Another beautiful rock pattern.
A strong waterfall was preventing us to walk up further into the canyon.
The waterfall was the end of our hike into the Wadi. It was fun feeling the crushing water on my shoulders and head.
My son Lorenz and I
Before breakfast, I visited the excavation sites again. Broken columns, corinthian capitals decorated with leaves and cut out rocks were covering the dusty ground. There were broken pieces of Roman pottery scattered all over the place. Tiny holes in the floor were evidence of metal detectors whose job is to search for Roman coins.
View from one of three Byzantine churches (former Roman temples) to Pella and the Jordan Valley.
Already at 8am the heat was unbearable. We decided to take a taxi to our next destination and had to stop at many checkpoints due to how close we were to Israel. Our Palestinian driver (now a Jordanian citizen) told us about his yearning to return to his homeland. He still has the key to his grandmother’s house were he grew up!
View from Umm Qais, the former Roman Decapolis city of Gardara, to lake of Tiberias (was called sea of Galilee) and the Golan Heights (Syria) to the right.
The ruins of Gardara still show the life of the city’s past.
West theater built from black basalt and seating 3000 people.
Decumanus Maximus, the main road in Gardara.

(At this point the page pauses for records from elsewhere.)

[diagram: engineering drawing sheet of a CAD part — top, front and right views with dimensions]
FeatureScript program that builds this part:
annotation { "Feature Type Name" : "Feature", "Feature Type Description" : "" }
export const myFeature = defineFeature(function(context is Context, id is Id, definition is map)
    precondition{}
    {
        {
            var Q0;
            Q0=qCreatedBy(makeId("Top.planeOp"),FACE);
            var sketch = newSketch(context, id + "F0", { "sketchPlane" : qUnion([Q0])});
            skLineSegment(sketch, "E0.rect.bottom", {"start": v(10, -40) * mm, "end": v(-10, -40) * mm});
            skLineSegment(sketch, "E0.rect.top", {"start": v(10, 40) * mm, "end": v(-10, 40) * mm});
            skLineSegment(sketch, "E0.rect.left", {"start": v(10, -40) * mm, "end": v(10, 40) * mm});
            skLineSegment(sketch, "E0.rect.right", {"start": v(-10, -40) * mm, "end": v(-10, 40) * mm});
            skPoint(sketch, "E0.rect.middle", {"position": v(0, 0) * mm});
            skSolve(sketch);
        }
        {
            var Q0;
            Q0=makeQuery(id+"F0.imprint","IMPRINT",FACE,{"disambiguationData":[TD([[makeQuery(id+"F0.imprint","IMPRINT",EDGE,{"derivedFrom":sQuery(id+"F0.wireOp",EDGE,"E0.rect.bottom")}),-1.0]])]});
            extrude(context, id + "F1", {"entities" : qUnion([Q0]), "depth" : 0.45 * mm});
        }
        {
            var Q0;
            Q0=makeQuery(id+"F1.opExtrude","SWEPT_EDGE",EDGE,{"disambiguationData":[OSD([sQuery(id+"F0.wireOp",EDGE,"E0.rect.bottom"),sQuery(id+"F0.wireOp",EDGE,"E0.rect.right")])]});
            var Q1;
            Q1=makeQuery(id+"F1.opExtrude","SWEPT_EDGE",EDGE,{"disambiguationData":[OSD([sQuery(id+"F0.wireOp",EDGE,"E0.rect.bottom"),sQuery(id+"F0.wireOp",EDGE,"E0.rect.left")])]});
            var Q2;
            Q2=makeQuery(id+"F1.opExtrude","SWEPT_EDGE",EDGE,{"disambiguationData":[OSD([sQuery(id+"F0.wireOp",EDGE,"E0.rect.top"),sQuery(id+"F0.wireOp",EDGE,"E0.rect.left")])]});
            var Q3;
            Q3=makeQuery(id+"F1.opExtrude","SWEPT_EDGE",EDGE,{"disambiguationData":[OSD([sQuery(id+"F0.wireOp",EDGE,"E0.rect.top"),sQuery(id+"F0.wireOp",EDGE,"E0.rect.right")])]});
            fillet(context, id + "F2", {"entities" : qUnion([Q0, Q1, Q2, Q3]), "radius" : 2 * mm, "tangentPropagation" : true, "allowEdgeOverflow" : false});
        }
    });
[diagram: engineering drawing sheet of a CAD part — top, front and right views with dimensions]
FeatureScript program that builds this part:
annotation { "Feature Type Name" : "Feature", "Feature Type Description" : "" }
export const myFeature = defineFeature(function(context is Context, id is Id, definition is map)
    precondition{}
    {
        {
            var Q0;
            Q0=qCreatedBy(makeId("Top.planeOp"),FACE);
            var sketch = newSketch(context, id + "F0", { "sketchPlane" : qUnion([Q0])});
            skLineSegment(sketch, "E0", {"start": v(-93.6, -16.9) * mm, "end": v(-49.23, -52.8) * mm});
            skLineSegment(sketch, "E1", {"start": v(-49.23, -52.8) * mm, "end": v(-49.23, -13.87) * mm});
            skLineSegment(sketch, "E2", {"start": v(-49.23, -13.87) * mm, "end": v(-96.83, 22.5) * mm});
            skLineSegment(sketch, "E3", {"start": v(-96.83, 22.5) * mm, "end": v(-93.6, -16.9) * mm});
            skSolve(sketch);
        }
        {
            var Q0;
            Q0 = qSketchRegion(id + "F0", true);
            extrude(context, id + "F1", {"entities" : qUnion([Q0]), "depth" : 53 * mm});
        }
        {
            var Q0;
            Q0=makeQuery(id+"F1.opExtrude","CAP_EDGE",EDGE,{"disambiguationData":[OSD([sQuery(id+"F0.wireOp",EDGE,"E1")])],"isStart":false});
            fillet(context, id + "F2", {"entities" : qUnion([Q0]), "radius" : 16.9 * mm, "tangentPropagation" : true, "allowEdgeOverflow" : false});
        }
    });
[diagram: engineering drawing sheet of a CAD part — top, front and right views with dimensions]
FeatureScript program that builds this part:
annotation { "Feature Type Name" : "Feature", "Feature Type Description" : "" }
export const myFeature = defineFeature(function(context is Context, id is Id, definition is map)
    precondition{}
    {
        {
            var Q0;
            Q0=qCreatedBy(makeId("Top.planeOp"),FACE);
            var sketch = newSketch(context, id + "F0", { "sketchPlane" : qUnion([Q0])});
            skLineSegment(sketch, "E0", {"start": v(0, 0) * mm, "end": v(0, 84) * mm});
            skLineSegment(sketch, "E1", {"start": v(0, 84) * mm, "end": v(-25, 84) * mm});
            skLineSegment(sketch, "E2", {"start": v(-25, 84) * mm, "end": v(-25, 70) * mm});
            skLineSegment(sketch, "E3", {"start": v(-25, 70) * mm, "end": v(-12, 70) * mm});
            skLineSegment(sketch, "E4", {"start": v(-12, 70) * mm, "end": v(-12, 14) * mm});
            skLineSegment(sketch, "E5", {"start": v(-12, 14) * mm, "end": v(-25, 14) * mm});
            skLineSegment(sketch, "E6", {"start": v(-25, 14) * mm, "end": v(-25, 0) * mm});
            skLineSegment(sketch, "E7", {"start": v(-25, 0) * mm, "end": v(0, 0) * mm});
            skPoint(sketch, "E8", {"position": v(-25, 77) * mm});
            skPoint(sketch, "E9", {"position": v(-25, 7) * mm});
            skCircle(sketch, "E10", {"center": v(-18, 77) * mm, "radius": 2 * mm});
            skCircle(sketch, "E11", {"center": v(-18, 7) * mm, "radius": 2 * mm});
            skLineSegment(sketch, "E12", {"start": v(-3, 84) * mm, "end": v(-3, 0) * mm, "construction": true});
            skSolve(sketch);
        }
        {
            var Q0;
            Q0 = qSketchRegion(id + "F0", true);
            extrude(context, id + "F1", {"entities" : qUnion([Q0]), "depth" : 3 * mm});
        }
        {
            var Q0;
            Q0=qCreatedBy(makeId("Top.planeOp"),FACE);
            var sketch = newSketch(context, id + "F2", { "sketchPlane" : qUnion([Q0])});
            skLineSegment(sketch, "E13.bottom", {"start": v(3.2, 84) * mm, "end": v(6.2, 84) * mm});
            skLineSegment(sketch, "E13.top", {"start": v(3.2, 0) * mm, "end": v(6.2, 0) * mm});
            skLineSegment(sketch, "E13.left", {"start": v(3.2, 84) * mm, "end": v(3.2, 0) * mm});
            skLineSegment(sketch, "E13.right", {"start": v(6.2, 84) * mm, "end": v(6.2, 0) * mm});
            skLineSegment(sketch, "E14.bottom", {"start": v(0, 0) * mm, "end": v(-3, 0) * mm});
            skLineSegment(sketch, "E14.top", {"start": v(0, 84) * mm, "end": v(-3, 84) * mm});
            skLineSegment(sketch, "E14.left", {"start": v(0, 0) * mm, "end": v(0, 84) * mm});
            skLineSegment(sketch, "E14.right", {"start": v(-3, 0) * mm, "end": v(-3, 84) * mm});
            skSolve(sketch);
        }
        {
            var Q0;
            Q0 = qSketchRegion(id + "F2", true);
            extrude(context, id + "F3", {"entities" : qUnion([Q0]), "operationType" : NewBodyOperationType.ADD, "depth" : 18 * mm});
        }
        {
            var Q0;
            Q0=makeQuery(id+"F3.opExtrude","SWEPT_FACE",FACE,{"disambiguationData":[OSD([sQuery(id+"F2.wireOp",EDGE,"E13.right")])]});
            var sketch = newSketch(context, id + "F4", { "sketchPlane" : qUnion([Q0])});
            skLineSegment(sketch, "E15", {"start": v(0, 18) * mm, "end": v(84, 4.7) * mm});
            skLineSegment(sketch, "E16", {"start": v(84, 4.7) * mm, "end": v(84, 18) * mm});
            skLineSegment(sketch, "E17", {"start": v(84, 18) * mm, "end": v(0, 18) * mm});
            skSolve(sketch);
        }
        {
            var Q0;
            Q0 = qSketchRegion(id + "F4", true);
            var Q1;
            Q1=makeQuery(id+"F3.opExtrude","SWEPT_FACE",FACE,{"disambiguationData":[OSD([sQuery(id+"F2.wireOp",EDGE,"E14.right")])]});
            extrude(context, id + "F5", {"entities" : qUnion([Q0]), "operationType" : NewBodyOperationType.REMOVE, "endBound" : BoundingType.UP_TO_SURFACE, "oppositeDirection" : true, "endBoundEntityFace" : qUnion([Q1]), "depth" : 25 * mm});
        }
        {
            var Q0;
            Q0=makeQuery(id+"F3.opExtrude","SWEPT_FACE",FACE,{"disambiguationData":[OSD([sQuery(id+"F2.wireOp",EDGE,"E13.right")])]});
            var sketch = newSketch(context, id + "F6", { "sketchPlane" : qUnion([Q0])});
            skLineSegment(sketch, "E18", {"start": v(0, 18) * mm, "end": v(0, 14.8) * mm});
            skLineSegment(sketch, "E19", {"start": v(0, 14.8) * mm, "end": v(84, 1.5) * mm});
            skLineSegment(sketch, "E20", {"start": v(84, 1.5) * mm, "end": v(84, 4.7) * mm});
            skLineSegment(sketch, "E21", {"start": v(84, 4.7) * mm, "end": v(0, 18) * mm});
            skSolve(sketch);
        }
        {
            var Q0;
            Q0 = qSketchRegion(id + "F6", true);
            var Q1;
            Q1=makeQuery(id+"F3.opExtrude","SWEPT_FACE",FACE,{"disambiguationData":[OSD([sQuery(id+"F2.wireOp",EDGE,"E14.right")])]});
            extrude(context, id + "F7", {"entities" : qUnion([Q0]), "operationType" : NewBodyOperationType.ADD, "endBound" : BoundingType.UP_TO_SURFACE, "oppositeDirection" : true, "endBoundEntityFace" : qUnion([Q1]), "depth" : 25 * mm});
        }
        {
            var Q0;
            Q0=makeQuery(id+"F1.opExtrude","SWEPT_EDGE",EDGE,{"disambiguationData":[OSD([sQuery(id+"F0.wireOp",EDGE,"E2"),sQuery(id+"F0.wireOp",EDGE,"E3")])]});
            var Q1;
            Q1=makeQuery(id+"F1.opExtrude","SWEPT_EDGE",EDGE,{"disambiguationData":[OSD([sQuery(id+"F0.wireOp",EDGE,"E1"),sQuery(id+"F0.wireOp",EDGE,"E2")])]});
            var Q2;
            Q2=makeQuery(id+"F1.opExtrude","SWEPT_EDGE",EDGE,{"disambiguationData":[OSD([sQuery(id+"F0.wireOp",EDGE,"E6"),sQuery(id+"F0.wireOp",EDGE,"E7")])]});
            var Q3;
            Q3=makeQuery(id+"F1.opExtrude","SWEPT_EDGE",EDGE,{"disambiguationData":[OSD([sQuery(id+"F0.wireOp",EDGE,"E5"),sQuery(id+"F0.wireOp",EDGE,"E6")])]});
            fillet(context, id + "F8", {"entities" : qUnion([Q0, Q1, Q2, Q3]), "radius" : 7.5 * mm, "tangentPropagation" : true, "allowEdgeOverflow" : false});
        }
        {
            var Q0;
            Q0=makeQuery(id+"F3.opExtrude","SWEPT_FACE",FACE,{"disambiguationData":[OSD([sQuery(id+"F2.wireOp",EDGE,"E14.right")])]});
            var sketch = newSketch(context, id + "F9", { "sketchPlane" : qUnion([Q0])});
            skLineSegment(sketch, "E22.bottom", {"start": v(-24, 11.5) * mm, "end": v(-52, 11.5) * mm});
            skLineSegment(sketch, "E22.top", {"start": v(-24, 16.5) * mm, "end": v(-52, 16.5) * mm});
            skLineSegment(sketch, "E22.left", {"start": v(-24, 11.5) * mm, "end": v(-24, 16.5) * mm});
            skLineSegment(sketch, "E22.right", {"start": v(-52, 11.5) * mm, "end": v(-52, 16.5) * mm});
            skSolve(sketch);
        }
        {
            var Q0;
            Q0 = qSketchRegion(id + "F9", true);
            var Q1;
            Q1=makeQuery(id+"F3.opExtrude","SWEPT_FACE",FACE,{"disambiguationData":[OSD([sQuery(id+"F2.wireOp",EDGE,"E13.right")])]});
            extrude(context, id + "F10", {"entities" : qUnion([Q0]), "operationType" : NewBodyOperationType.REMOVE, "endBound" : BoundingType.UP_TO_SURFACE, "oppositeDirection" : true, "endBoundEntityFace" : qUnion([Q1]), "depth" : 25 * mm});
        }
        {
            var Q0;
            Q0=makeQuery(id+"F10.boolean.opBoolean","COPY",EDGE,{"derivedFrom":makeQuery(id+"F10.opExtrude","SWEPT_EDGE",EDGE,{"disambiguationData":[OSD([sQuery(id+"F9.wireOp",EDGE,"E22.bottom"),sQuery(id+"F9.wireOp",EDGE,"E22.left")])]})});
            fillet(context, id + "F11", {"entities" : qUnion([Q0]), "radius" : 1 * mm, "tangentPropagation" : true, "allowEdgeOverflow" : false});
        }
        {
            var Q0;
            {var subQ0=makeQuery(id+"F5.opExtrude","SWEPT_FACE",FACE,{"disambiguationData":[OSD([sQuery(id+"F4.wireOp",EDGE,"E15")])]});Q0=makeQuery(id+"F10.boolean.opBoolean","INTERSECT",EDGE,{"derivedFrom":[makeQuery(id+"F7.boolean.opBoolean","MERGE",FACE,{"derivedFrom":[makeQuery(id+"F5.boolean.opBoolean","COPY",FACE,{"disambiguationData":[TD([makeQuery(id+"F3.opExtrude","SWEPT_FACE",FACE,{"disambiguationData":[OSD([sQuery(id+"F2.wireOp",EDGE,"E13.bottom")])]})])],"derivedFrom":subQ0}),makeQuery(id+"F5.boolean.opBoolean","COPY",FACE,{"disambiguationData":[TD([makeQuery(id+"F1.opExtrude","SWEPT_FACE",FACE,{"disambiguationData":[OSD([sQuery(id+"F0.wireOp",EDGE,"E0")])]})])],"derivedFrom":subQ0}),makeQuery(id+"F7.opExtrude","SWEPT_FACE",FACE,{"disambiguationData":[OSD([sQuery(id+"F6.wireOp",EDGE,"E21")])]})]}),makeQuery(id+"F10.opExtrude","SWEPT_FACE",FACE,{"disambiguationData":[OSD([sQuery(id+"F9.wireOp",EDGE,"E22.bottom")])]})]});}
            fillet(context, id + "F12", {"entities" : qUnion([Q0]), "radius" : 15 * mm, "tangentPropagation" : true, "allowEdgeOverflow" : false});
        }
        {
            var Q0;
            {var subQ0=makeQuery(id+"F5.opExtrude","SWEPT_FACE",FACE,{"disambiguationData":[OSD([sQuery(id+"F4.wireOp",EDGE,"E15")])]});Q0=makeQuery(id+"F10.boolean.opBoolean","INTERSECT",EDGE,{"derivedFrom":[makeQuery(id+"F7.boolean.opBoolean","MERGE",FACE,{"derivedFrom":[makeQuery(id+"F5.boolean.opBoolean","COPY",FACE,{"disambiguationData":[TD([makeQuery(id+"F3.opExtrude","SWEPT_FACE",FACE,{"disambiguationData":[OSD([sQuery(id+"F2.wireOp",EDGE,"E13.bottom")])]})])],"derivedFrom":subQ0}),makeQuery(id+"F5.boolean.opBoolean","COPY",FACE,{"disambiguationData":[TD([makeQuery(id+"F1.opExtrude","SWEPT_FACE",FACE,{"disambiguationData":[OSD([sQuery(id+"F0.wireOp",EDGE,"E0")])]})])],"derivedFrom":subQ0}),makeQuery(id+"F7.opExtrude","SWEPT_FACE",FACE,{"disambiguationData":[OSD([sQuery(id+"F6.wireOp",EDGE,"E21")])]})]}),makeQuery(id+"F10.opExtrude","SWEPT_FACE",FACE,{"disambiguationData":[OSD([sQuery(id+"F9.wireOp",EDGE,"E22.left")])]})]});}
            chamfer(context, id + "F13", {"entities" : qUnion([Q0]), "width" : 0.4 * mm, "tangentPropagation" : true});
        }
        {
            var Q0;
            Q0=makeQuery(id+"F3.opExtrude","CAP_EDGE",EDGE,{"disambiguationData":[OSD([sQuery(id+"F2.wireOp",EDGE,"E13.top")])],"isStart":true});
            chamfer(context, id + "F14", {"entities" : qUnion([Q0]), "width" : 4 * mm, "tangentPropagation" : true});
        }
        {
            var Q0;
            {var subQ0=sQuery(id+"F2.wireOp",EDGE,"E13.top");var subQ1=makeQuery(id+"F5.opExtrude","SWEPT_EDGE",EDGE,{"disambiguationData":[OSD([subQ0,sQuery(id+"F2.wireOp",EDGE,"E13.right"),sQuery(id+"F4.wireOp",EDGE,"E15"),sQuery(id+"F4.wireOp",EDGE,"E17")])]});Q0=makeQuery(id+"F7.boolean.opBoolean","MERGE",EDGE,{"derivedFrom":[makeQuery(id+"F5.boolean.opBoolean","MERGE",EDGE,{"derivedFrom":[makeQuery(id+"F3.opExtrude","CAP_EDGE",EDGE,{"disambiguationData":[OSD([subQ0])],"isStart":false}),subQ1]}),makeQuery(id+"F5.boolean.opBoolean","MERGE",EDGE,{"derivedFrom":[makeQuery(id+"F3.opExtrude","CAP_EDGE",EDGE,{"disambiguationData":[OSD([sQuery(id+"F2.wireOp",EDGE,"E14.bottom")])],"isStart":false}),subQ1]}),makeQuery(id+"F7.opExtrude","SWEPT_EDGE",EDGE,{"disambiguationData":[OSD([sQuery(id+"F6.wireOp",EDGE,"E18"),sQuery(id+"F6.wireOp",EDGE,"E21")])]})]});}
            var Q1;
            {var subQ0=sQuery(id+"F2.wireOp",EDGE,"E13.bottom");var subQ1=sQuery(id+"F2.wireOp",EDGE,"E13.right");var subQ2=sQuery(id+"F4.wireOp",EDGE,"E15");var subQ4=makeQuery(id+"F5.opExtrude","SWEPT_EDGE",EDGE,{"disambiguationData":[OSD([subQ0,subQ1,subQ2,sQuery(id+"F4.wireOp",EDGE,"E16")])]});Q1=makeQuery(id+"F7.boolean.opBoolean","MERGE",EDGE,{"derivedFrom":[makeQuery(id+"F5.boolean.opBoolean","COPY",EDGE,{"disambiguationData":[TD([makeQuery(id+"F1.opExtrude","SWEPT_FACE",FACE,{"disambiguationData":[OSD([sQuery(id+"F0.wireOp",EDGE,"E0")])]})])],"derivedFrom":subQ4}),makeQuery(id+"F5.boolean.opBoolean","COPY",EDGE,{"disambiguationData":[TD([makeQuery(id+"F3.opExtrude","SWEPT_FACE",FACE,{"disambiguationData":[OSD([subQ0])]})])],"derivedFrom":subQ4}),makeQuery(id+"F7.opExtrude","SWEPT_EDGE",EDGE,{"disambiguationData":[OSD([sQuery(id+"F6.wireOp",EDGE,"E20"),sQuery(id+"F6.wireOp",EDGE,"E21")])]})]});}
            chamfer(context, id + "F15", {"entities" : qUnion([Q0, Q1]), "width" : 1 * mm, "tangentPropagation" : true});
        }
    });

The paved road once led to the Mediterranean coast.
We also visited some underground sites in Gardara, like the crypt underneath a Byzantine church (see photo) and the aqueduct, which was part of a sophisticated water system of a 170 km long tunnel connecting many Roman cities. A powerful earthquake in the 8th century destroyed many cities and part of this tunnel.
In the Romero restaurant, a former Ottoman school on the site, we had a great lunch with a fantastic view.
From the restaurant the view was spectacular!